= Biathlon at the 2007 Canada Games =

Biathlon was an event at the 2007 Canada Games, held at Grey Mountain in Whitehorse, Yukon. Due to cold weather conditions the pursuit event was cancelled and other events were modified with shorter courses to limit exposure.

==Relay==

- The weather conditions were generally clear and cold. The wind was light. The relative humidity was 22%, the air temperature was −20 °C, and the snow temperature was −20 °C.

| Medal | Junior Men's 3 x 7.5 km (Modified to 6 km) | Time (Penalty loops) | Junior Women's 3 x 6 km (Modified to 4.5 km) | Time (Penalty loops) |
|---|---|---|---|---|
| Gold | Alberta | 57:37.40 (0) | Alberta | 56:17.60 (1) |
| Silver | Quebec | 1:00:18.10 (2) | Quebec | 57:06.00 (6) |
| Bronze | Manitoba | 1:11:45.80 (4) | Manitoba | 1:05:47.60 (9) |

==Sprint==

- There were 36 entries in the Competition. Three did not finish and one was disqualified. The weather conditions were generally cold. The wind was gusty. The relative humidity was 22%, the air temperature was −20 °C, and the snow temperature was −20 °C.

| Medal | Junior Men's 10 km (Modified to 9 km) | Time (Penalty loops) | Junior Women's 7.5 km (Modified to 6 km) | Time (Penalty loops) |
|---|---|---|---|---|
| Gold | Alberta Tyson Smith | 32:45.5 (2) | Alberta Rosanna Crawford | 24:28.5 (2) |
| Silver | Alberta Yannick Letailleur | 33:20.7 (2) | British Columbia Jessica Sedlock | 25:29.6 (1) |
| Bronze | Quebec Maxime Leboeuf | 34:03.1 (4) | Quebec Claude Godbout | 25:37.6 (3) |

==Individual==

- The weather conditions were generally cold. The wind was gusting. The relative humidity was 22%, the air temperature was −20 °C, and the snow temperature was −20 °C.
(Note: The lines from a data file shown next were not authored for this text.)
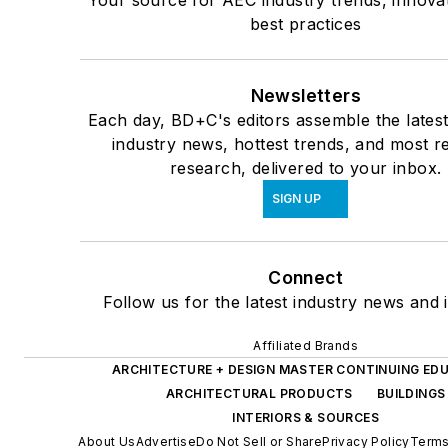
Your source for AEC industry trends, innova
best practices
Newsletters
Each day, BD+C's editors assemble the lates
industry news, hottest trends, and most r
research, delivered to your inbox.
SIGN UP
Connect
Follow us for the latest industry news and i
Affiliated Brands
ARCHITECTURE + DESIGN MASTER CONTINUING ED
ARCHITECTURAL PRODUCTS
BUILDINGS
INTERIORS & SOURCES
About Us
Advertise
Do Not Sell or Share
Privacy Policy
Terms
| Medal | Junior Men's 15 km (Modified to 12.5 km) | Time (Penalty loops) | Junior Women's 12.5 km (Modified to 10 km) | Time (Penalty loops) |
|---|---|---|---|---|
| Gold | Alberta Tyson Smith | 41:14.8 (6) | Alberta Rosanna Crawford | 39:28.9 (6) |
| Silver | Quebec Maxime Leboeuf | 41:35.3 (6) | Quebec Claude Godbout | 41:17.7 (5) |
| Bronze | Alberta Yannick Letailleur | 42:59.4 (8) | Manitoba Megan Imrie | 41:18.6 (6) |

==Pursuit==

12.5km men's and 10km women's pursuit were cancelled due to extreme cold weather.